Establish benchmarks to see how your revenue mix stacks up against various peer groups — and identify any dangers. As part of your organization’s annual audit process, discuss with your CPA the need to evaluate your revenue sources and identify any areas where you may be too dependent on a single source.
Funders’ interests often fall into distinct categories. The key is to find these natural matches between your mission and particular funding sources. For example, corporations tend to support hunger and health issues while individuals tend to give to issues that cross socio-economic boundaries, like environmental advocacy. Ultimately, they all give to organizations that have clear, compelling and simple messages.
Nonprofits Can Profit, Too
Consider developing alternative revenue streams that are not dependent on the vagaries of state and federal funding or the whims of donors. Management and board members have many talents that can be focused on creating profitable activities. Also, don’t ignore that most nonprofits have strong “brand names” so that can be carefully associated with activities that generate revenue.
Examples are easy to find, but not necessarily simple to emulate. Careful planning is necessary before launching into new business models. Nonetheless, I have observed that talented management and board members have created some of the following VERY SUCCESFUL nonprofit models:
- Healthcare organizations have developed therapy services for private pay and insurance reimbursements at levels that significantly exceed government program allotments.

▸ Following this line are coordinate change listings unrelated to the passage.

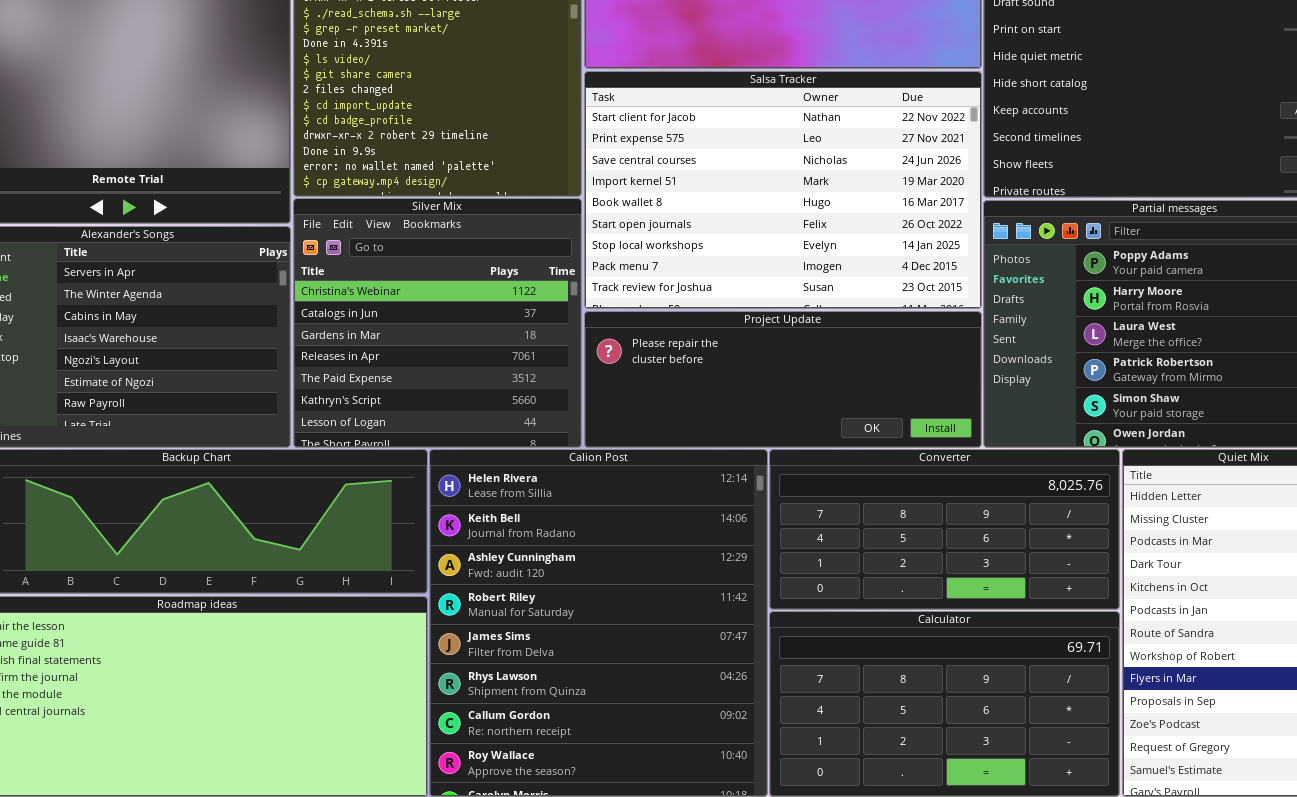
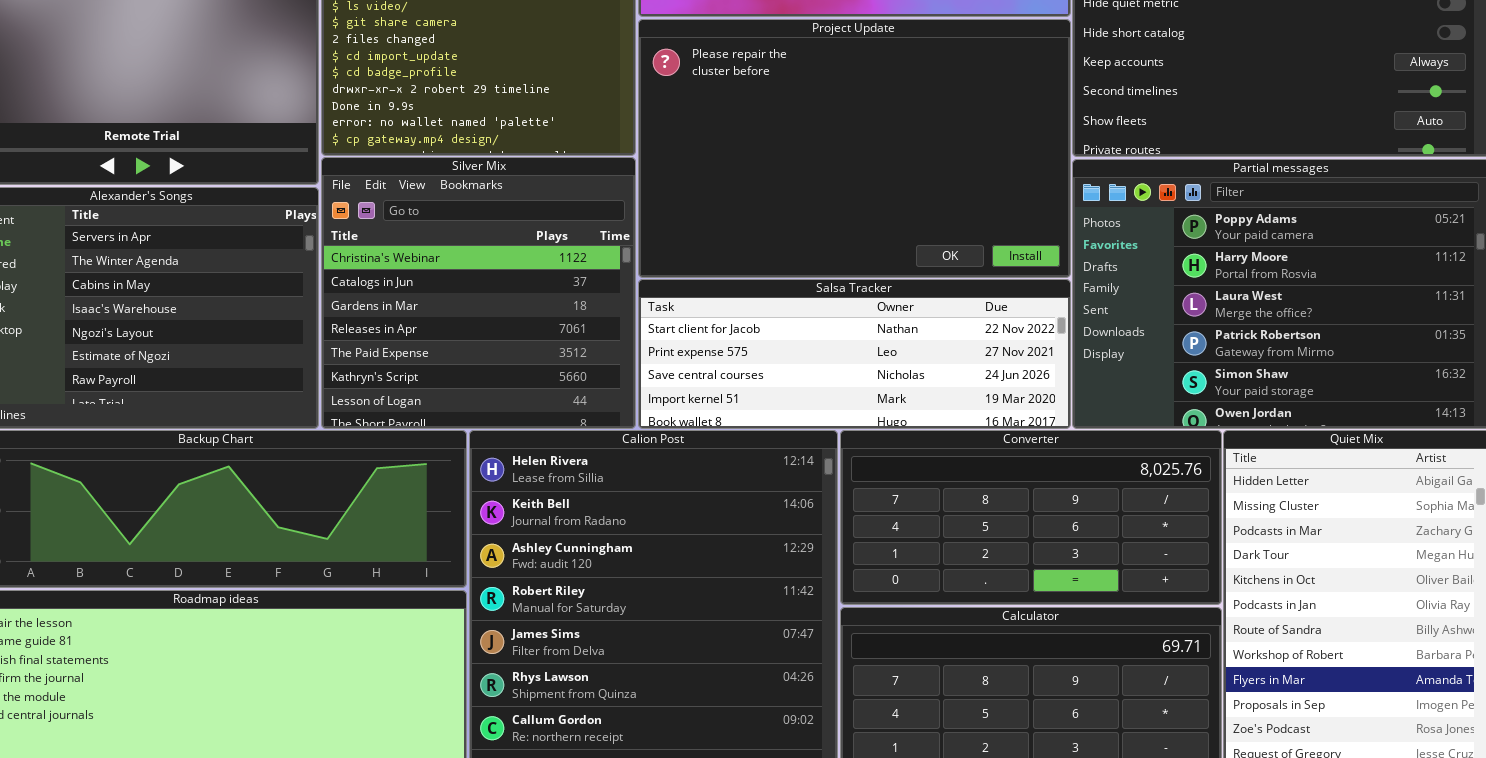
Salsa Tracker: [584,71,982,309] -> [638,279,1071,429], moved, resized
Project Update: [584,311,982,448] -> [638,19,1071,278], moved, resized

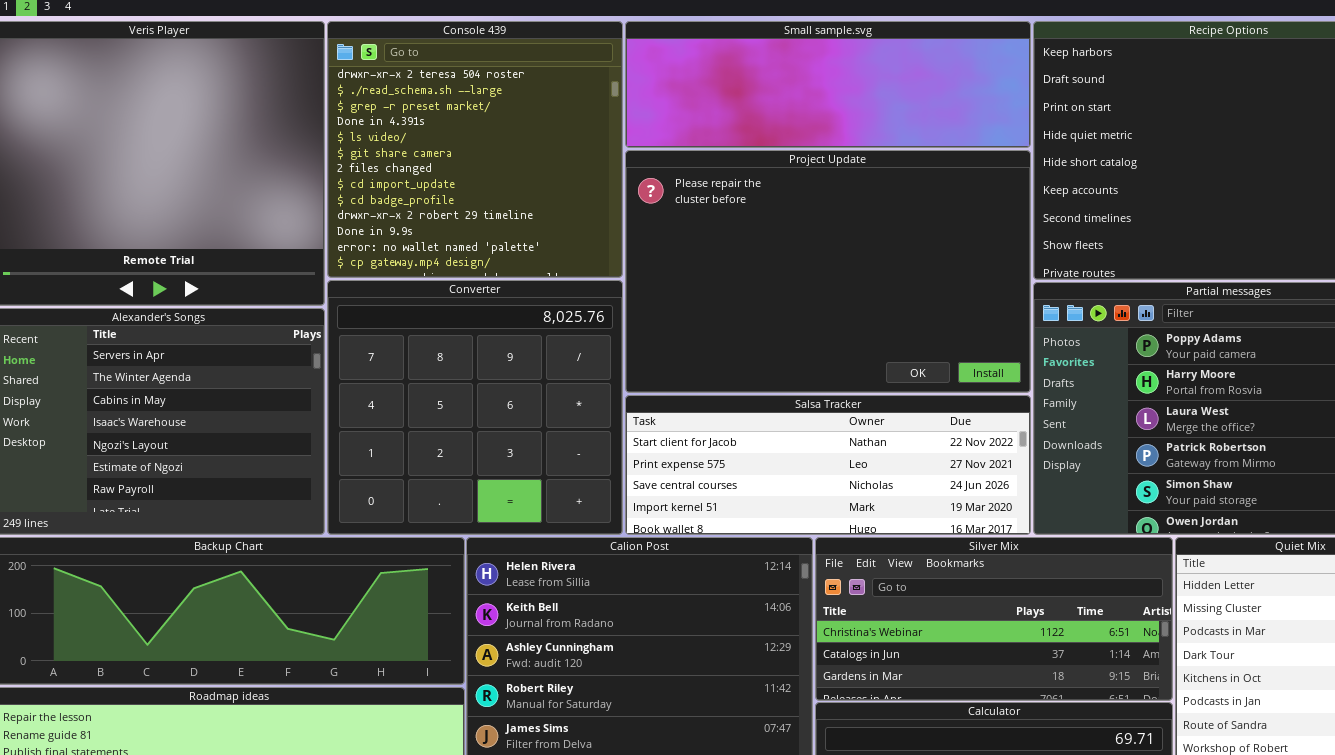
Silver Mix: [321,157,636,429] -> [815,537,1173,701], moved, resized
Converter: [840,430,1222,605] -> [327,280,623,535], moved, resized

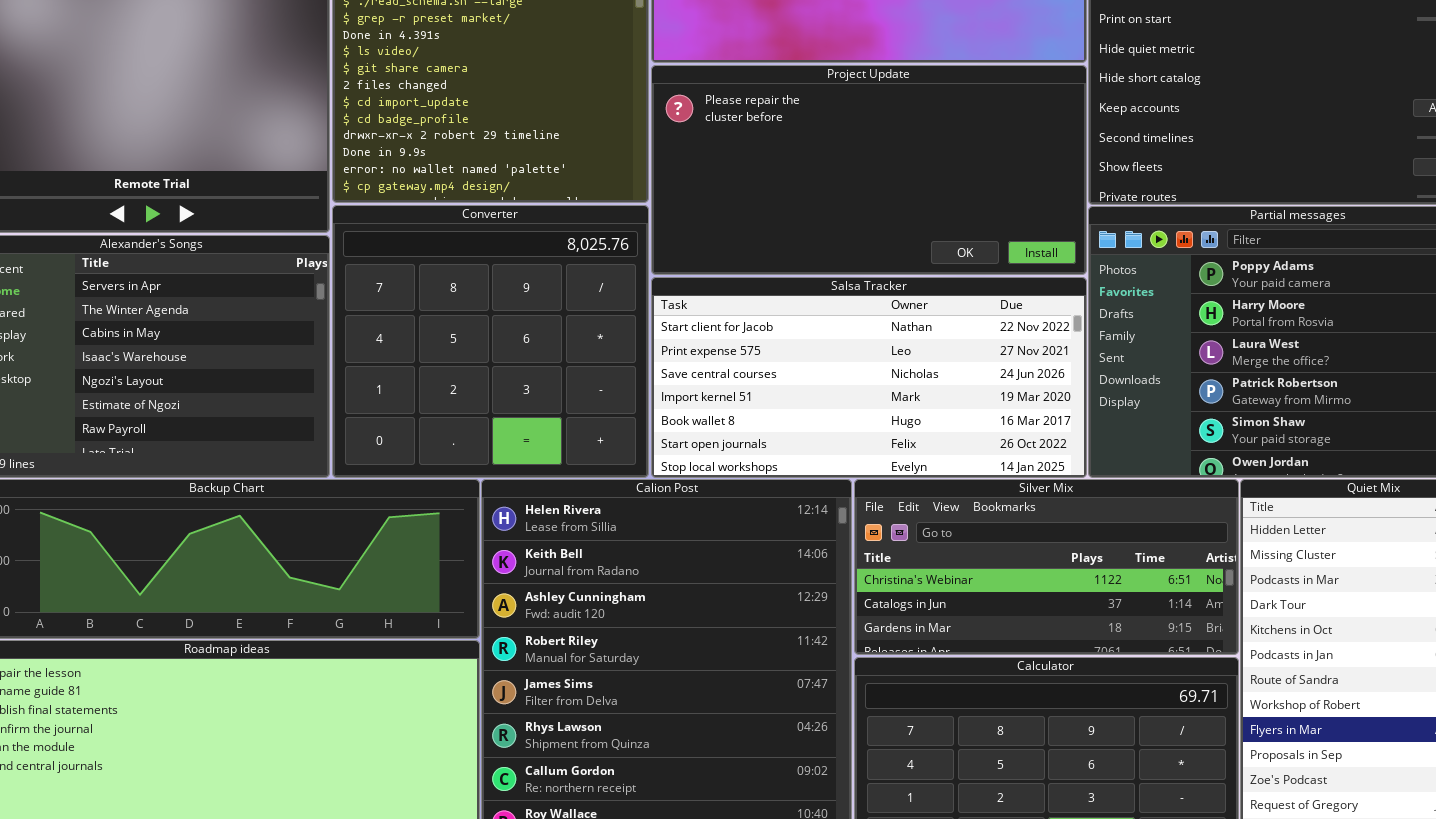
Project Update: [625,150,1031,393] -> [651,65,1087,275], resized
Salsa Tracker: [625,395,1031,535] -> [651,277,1087,478], resized

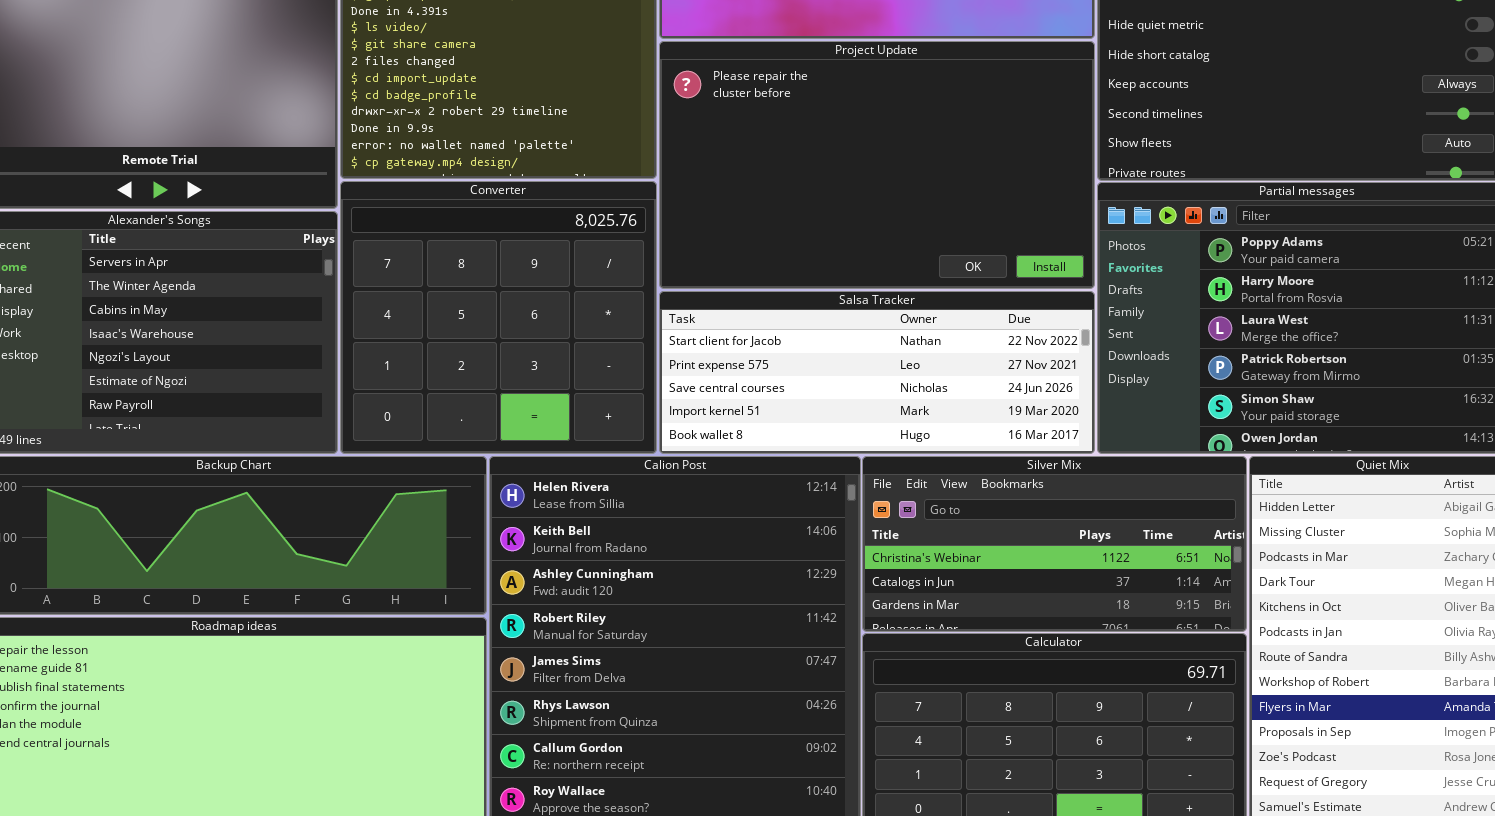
Project Update: [651,65,1087,275] -> [659,41,1095,289], resized
Salsa Tracker: [651,277,1087,478] -> [659,291,1095,454], resized

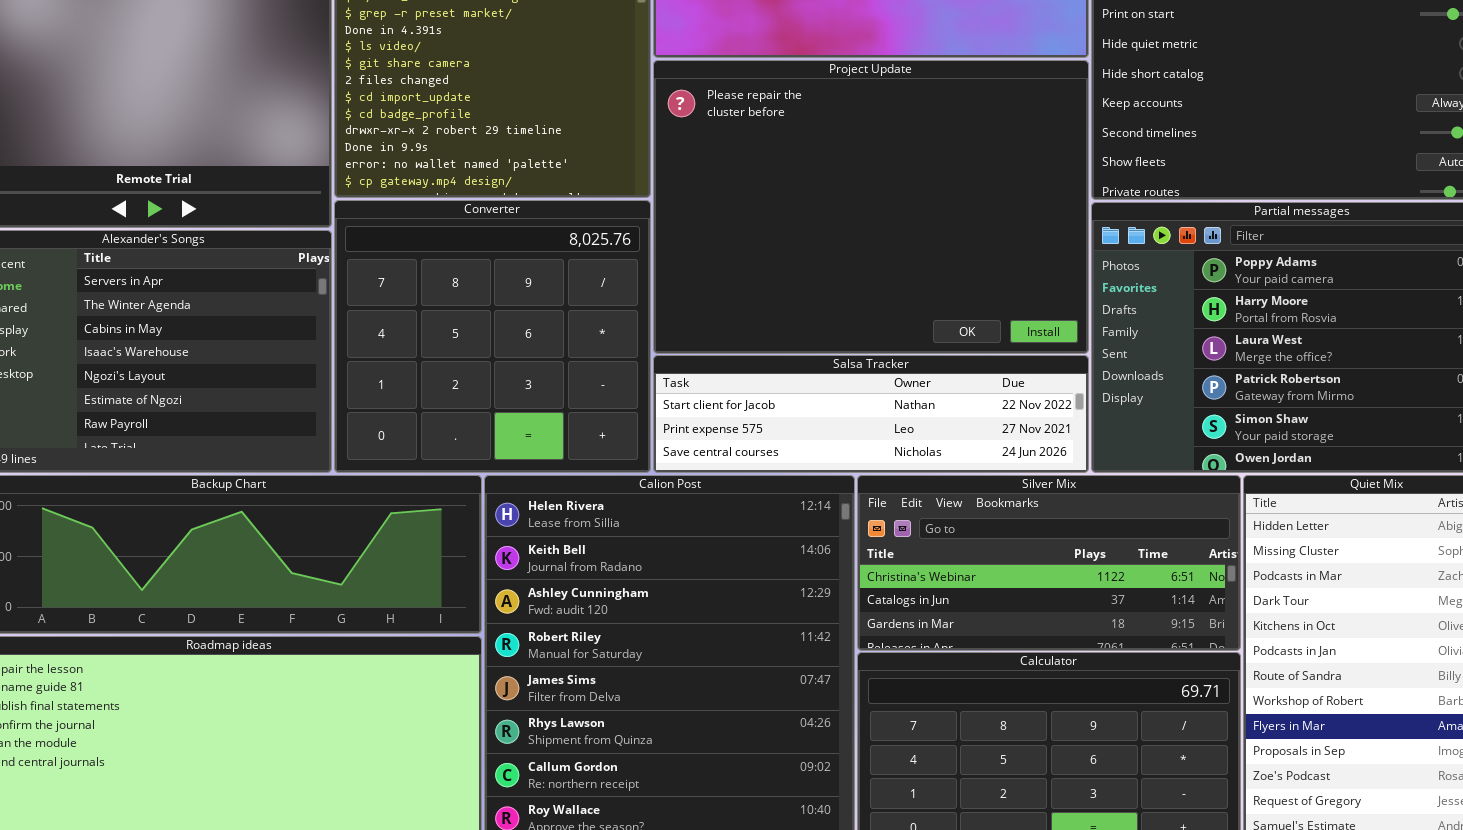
Project Update: [659,41,1095,289] -> [653,60,1089,354], resized
Salsa Tracker: [659,291,1095,454] -> [653,355,1089,473], resized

- Agencies that train disadvantaged or challenged individuals so that they can productively enter the workforce developed revenue-based contracts with businesses in exchange for providing productive employees.
- Long-term healthcare organizations leverage their expertise to create other housing and residential models. Independent and assisting living residences, concierge services, specialty rehabilitation facilities and the like can be structured to provide significant ancillary revenue.
- Arts and cultural organizations use their facilities and talent to produce rental income, royalties and consulting revenue. Several hugely successful examples exist where contiguous real estate operations have enhanced the revenue picture, because the nonprofit was already managing its own properties. So why not take on more?
As a CPA, I should note that some sources of alternative revenue may be considered Unrelated Business Taxable Income (UBTI). The situation occurs when the earned income comes from a source that is not substantially related to your organization’s tax-exempt purpose. Of course, careful planning could potentially avoid and/or minimize this tax. To be clear, there is nothing wrong with a tax-exempt organization earning UBTI, and the tax only becomes a cost of doing business.
Get Your Board Onboard
Revenue diversification requires a long-term strategy that includes planning, ongoing cultivation and plenty of patience. Make sure your board and leadership understand the importance of revenue diversification – and embrace the need to seek out new sources and combinations of funding. All levels of leadership must consider development and fundraising to be an essential function of their job description.